> _Travail demandé_:
(a) Veuillez recopier à l'identique le passage de l'extrait choisi en commençant à « B. Un espace » et en terminant à « portuaires / industrielles. ».
(b) Relevez tous les verbes à l'infinitif de l'extrait choisi, chacun une seule fois, dans l'ordre de leur première apparition.

──────── Extrait choisi ────────

B. Un espace public pacifié et
aseptisé
Les projets urbains des villes étudiées
contiennent donc une programmation sensiblement similaire, mais peuvent aussi
se retrouver autour du traitement de l'espace public. Chaque projet urbain a
permis de réinventer les relations ville-port, et ceci se fait
principalement à travers la mise en lumière et l'implantation
d'espaces publics sur des anciennes emprises portuaires / industrielles.
Car il ne faut pas oublier que la spécialisation des
espaces portuaires à partir de la seconde moitié du XX°
siècle, ont conduit et entrainé la construction d'une
frontière entre la ville et le port. S'il est donc important de
réintroduire des fonctions urbaines sur d'anciennes emprises portuaires,
la volonté de réinventer et de travailler l'interface entre la
ville et le port est une autre motivation des projets urbains de waterfront. Le
réaménagement de la voirie et le travail sur l'espace public est
l'un des meilleurs moyens de travailler cette interface. Intéressons
nous donc au traitement de l'espace public dans les diverses projets de
waterfront.

──────── Matériel présenté ────────

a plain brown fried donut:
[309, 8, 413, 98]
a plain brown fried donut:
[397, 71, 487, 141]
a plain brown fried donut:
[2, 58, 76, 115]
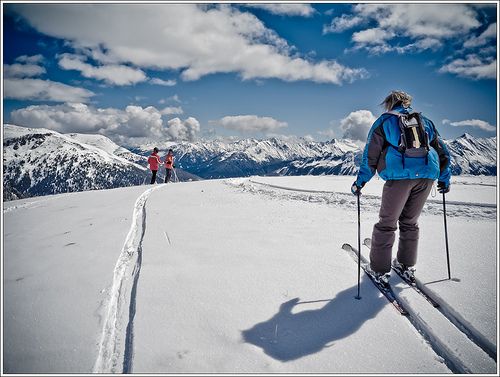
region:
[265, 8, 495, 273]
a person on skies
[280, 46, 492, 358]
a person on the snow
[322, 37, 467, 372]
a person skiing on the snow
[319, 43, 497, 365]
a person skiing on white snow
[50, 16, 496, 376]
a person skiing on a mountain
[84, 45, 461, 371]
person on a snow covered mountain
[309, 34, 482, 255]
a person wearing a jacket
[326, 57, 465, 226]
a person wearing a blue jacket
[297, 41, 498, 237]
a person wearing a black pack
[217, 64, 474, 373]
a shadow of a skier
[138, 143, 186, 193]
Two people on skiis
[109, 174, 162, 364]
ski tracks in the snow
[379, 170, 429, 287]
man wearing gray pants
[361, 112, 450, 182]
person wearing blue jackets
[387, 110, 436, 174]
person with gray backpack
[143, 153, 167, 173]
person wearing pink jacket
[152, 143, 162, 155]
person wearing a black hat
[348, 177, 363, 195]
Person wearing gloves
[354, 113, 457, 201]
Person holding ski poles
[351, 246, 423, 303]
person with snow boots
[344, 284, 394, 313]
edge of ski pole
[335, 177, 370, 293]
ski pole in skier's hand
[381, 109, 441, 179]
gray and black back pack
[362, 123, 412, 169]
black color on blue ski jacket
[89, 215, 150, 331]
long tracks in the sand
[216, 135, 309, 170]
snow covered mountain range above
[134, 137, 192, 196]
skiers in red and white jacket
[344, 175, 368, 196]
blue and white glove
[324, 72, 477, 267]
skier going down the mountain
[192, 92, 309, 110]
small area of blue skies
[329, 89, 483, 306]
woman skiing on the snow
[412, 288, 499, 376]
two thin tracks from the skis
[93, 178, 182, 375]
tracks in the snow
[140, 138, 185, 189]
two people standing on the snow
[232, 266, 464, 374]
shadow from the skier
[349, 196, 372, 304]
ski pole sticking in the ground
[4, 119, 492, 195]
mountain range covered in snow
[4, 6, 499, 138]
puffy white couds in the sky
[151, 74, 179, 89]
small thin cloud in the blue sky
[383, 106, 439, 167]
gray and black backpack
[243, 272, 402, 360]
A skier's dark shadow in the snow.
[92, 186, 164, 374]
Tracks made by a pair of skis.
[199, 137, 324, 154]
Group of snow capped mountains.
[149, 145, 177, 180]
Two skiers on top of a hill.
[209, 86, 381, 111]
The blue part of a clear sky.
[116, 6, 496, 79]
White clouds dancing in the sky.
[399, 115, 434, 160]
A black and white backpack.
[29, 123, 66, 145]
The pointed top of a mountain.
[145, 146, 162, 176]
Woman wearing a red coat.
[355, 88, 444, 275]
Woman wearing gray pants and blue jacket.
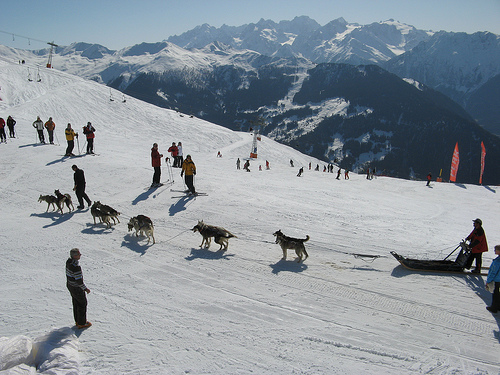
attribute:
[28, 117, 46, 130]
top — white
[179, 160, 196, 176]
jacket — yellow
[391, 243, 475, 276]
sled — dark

────────
──────── Matériel présenté ────────

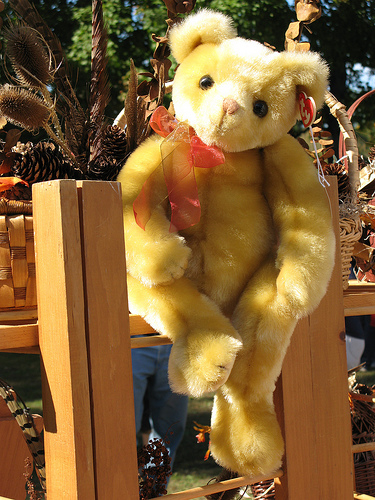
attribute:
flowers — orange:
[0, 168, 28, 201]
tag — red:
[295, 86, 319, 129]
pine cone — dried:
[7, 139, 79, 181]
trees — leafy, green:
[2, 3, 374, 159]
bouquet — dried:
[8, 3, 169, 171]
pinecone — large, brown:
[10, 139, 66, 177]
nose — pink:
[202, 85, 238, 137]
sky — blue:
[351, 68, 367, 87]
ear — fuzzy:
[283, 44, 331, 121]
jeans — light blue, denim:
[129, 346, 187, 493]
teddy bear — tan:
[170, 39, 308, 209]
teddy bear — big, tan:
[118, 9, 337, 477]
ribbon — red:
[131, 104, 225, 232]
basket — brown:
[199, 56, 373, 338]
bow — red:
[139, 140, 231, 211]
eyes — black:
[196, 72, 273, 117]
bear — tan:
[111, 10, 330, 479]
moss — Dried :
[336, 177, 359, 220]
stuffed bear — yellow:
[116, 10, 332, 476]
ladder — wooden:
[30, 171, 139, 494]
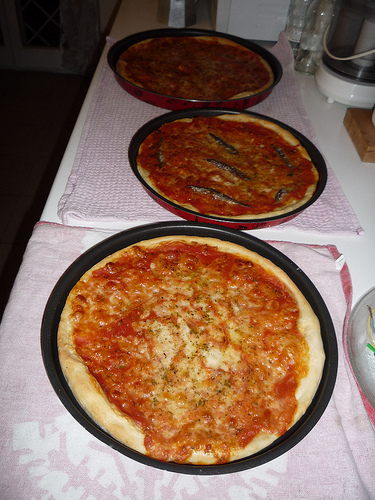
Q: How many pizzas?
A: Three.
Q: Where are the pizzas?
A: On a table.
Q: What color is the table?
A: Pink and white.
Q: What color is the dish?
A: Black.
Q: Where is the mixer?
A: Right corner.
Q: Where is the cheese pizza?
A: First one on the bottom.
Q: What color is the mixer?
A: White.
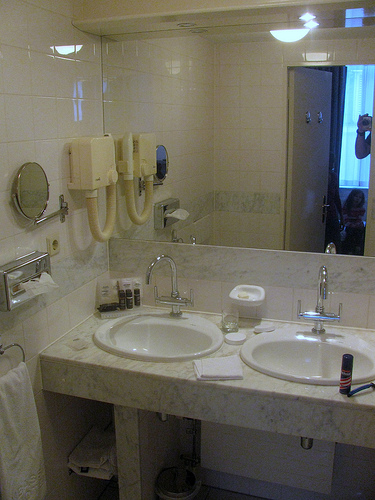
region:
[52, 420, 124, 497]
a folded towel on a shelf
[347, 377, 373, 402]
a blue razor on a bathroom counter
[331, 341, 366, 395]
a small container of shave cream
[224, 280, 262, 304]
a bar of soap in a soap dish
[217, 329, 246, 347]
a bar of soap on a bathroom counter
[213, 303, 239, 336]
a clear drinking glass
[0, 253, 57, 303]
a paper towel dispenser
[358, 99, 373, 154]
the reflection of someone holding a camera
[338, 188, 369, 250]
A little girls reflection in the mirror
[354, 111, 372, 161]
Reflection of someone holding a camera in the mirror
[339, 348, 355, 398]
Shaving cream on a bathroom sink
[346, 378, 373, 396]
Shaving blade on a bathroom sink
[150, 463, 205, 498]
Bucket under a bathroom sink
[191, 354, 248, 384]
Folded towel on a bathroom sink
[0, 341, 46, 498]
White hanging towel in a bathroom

────────
──────── Matériel présenté ────────

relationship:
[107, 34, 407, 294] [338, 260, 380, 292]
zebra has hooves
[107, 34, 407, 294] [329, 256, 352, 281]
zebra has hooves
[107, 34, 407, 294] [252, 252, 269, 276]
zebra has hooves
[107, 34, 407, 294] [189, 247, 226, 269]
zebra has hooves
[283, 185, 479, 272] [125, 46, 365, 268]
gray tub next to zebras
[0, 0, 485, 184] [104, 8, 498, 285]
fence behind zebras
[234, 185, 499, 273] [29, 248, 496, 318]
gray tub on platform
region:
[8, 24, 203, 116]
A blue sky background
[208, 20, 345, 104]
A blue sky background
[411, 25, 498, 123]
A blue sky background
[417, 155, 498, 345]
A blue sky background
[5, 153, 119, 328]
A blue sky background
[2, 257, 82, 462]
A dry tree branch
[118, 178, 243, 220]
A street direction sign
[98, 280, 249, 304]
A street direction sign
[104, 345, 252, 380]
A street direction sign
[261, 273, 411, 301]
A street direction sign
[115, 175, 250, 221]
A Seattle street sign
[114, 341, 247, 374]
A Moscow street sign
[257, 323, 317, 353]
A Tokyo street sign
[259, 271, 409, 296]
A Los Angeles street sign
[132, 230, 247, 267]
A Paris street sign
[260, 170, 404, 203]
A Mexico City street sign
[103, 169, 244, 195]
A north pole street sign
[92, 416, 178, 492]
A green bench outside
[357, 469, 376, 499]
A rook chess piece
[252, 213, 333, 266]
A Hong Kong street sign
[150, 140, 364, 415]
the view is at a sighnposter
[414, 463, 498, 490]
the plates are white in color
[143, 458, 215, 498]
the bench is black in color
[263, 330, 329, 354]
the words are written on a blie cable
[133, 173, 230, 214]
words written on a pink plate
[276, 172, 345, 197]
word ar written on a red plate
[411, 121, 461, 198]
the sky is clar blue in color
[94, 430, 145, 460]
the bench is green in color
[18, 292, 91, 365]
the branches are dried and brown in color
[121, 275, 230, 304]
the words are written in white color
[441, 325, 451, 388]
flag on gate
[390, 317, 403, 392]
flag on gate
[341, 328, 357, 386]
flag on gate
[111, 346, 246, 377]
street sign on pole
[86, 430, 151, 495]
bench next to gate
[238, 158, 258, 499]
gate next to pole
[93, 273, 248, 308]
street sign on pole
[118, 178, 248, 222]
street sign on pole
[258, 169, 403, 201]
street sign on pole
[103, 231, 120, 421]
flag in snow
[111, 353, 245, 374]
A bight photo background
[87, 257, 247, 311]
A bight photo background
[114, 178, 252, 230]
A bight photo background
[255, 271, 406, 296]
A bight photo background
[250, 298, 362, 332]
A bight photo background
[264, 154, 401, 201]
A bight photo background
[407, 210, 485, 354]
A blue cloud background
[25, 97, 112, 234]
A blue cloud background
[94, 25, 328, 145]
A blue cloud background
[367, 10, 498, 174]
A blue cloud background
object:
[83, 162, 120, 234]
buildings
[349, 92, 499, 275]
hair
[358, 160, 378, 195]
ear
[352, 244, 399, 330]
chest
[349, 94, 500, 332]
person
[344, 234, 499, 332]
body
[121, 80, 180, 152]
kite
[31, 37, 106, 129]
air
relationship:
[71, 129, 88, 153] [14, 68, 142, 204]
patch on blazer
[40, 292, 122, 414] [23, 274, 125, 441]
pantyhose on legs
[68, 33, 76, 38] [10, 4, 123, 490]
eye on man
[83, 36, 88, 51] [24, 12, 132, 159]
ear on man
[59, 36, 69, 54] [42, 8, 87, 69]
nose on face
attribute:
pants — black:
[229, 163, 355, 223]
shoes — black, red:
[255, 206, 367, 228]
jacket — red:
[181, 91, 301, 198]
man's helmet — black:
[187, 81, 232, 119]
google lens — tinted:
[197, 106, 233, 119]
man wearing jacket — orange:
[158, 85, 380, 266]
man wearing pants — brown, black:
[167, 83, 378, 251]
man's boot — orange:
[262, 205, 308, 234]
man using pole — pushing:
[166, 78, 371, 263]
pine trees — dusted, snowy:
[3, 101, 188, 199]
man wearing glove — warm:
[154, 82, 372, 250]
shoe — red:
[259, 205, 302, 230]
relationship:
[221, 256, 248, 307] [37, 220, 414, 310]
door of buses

────────

> _Réponses successives_:
(a)
B. Un espace public pacifié et
aseptisé
Les projets urbains des villes étudiées
contiennent donc une programmation sensiblement similaire, mais peuvent aussi
se retrouver autour du traitement de l'espace public. Chaque projet urbain a
permis de réinventer les relations ville-port, et ceci se fait
principalement à travers la mise en lumière et l'implantation
d'espaces publics sur des anciennes emprises portuaires / industrielles.

(b) se retrouver, réinventer, oublier, réintroduire, travailler